─── DATA RECORDS ───
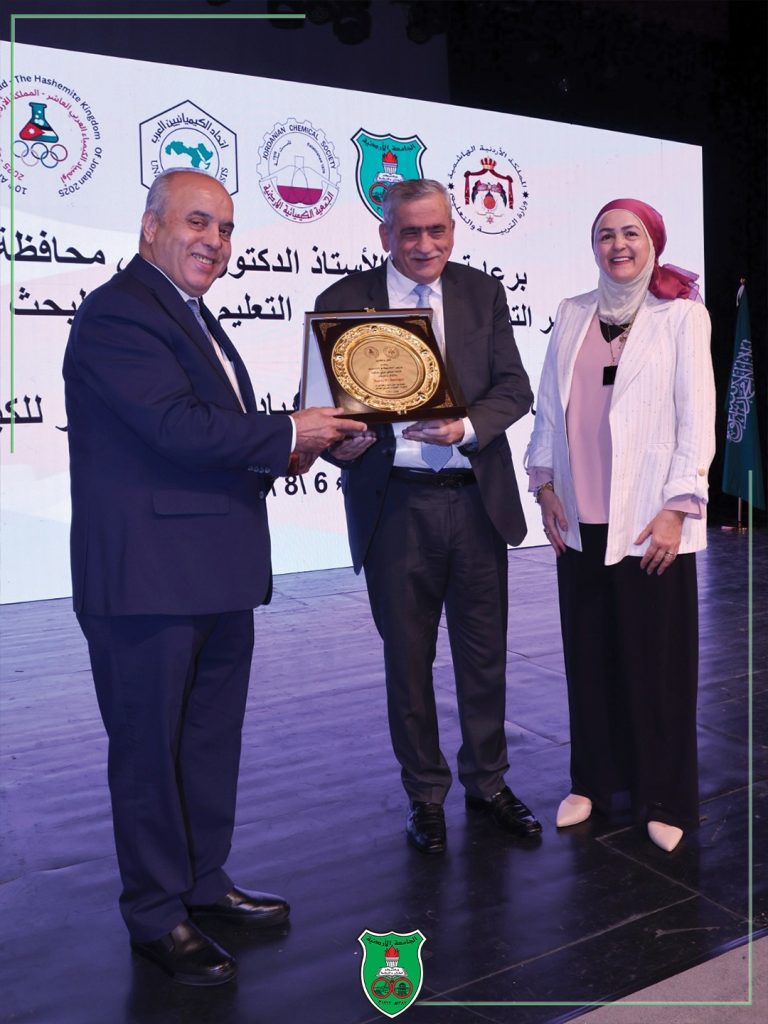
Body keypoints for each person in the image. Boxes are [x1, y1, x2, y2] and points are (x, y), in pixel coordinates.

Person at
───
─── DATA RECORDS ───
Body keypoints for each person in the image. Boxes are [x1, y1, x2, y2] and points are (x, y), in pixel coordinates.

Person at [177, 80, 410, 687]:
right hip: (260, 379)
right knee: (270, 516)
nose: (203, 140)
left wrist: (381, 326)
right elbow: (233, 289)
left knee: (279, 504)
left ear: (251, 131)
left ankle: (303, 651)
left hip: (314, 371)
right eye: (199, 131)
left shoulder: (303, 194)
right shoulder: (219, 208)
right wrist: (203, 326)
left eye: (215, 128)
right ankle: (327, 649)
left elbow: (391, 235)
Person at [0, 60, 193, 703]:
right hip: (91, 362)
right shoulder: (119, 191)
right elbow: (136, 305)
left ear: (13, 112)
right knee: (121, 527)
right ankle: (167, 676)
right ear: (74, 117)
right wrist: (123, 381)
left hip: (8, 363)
───
__TASK OBJECTIVE__. Will you return exactly the lines above from the one with "left ankle: (303, 651)" down to the one with "left hip: (8, 363)", counting both as part of the range?

__OUTPUT__.
left ankle: (303, 651)
left hip: (314, 371)
right eye: (199, 131)
left shoulder: (303, 194)
right shoulder: (219, 208)
right wrist: (203, 326)
left eye: (215, 128)
right ankle: (327, 649)
left elbow: (391, 235)
Person at [0, 60, 193, 703]:
right hip: (91, 362)
right shoulder: (119, 191)
right elbow: (136, 305)
left ear: (13, 112)
right knee: (121, 527)
right ankle: (167, 676)
right ear: (74, 117)
right wrist: (123, 381)
left hip: (8, 363)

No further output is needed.